Tugas Pengerjaan:
1. Menurut teks tentang tembakau, apa nama yang kita kenal untuk hasil olahan tembakau?
2. Tulis ulang teks tentang tembakau dari "Tembakau merupakan tanaman" sampai "apa dengan tembakau?", lalu ganti kata "negara" dengan "pemerintah".

Teks yang Diberikan:
****************

Sebagai negara yang memiliki tanah dengan kekayaan alam luar biasa, Indonesia agaknya bersyukur. Sebab, segala bentuk tanaman yang hidup di tanah Indonesia mampu memberikan penghidupan yang layak bagi masyarakatnya. Salah satu tanaman tersebut adalah tembakau.
Tembakau merupakan tanaman yang memberikan dampak positif tidak hanya bagi masyarakatnya melainkan juga negara. Proses menanam, memanen, mengolah, hingga distribusi membutuhkan keterlibatan banyak orang. Hasil olahan tembakau, yang kemudian kita kenal sebagai rokok, membikin keuangan negara tetap stabil bahkan saat pandemi sekali pun.
Sayangnya, dengan berbagai penjelasan di atas, negara seperti tidak serius untuk mengelola tembakau. Penghapusan pupuk untuk tembakau oleh negara adalah salah satu sikap negara yang seolah tidak acuh dengan luas lahan tembakau masa kini. Ya, dari tahun ke tahun, luas lahan tembakau semakin menyusut.
Ada apa dengan tembakau?
Lahan Tembakau Menyusut, Impor Tembakau Meroket
Berdasarkan statistik yang disusun oleh Badan Pusat Statistik (BPS) sejak 2019, luas perkebunan tembakau semakin menyusut.

****************

Data Terekam:

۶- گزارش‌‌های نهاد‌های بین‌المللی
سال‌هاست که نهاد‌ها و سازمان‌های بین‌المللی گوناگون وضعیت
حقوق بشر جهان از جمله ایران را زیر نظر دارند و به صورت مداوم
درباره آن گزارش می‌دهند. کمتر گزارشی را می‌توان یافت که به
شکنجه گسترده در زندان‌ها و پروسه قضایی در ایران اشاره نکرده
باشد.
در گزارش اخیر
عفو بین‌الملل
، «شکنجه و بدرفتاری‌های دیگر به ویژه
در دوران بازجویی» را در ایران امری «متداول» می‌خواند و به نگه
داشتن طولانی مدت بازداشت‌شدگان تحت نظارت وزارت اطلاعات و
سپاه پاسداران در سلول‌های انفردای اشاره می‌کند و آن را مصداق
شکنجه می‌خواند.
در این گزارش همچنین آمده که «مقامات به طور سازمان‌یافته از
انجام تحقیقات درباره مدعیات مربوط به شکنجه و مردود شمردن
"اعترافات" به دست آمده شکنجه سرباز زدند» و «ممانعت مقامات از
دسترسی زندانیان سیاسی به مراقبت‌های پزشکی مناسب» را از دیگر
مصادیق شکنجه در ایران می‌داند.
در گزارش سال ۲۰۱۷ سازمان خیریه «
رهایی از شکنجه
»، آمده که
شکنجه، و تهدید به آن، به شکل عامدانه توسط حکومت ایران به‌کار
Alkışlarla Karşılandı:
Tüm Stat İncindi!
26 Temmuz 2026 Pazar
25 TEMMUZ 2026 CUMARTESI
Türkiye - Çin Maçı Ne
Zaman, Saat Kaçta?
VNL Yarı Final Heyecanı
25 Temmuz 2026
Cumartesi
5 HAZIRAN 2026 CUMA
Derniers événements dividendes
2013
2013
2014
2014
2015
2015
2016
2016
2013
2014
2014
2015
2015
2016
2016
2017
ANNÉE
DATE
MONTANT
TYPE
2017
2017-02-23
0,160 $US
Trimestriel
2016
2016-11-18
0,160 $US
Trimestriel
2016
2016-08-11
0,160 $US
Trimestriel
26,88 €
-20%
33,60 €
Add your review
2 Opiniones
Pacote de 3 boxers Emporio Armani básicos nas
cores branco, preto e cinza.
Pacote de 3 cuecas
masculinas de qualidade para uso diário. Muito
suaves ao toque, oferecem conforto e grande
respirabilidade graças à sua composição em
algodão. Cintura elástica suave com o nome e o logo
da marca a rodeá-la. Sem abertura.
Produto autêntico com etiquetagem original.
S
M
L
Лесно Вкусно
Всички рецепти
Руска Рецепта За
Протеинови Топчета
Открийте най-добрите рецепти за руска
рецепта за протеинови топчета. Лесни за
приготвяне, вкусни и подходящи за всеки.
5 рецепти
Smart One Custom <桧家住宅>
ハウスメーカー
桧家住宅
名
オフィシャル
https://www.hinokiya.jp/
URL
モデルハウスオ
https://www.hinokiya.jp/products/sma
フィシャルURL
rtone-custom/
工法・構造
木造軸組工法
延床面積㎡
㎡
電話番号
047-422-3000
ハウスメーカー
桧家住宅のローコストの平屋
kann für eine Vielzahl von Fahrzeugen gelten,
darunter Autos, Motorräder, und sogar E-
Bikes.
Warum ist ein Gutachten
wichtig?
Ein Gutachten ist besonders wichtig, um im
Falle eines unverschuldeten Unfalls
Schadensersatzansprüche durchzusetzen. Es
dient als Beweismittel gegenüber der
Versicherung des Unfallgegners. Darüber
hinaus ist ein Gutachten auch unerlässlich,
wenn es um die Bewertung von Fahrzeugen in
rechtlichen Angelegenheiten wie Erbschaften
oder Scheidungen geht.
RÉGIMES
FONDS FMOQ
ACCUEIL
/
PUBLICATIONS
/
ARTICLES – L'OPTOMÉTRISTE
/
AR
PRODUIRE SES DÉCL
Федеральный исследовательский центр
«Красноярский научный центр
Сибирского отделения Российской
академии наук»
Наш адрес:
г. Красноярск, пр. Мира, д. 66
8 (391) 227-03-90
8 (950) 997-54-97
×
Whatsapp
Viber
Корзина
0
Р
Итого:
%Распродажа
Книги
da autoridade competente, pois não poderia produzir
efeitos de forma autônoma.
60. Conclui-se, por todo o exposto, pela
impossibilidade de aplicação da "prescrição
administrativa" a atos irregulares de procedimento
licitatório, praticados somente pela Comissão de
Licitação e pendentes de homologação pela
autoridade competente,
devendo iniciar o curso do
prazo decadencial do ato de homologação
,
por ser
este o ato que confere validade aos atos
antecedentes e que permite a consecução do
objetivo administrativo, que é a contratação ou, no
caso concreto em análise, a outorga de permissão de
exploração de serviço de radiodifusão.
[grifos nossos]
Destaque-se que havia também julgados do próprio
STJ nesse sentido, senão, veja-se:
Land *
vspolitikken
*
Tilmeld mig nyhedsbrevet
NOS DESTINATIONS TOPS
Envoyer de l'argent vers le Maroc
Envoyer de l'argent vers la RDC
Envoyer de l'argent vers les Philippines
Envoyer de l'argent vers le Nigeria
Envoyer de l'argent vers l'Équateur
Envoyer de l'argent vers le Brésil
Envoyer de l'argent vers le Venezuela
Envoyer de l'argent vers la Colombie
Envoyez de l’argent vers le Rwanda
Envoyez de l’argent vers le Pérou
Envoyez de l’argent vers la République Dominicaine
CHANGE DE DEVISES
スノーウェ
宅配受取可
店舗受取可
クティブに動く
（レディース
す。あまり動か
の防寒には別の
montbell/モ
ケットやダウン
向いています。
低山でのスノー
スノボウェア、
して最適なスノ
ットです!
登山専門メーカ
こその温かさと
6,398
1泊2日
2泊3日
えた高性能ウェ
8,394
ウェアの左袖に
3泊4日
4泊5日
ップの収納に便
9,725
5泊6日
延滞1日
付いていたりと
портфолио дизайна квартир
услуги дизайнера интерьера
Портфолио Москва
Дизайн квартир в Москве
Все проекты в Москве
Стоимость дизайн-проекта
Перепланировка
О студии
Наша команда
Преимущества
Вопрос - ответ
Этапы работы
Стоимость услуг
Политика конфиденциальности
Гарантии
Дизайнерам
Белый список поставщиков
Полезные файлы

****************

Jawaban Setiap Tugas:
1. Rokok.

2.
Tembakau merupakan tanaman yang memberikan dampak positif tidak hanya bagi masyarakatnya melainkan juga pemerintah. Proses menanam, memanen, mengolah, hingga distribusi membutuhkan keterlibatan banyak orang. Hasil olahan tembakau, yang kemudian kita kenal sebagai rokok, membikin keuangan pemerintah tetap stabil bahkan saat pandemi sekali pun.
Sayangnya, dengan berbagai penjelasan di atas, pemerintah seperti tidak serius untuk mengelola tembakau. Penghapusan pupuk untuk tembakau oleh pemerintah adalah salah satu sikap pemerintah yang seolah tidak acuh dengan luas lahan tembakau masa kini. Ya, dari tahun ke tahun, luas lahan tembakau semakin menyusut.
Ada apa dengan tembakau?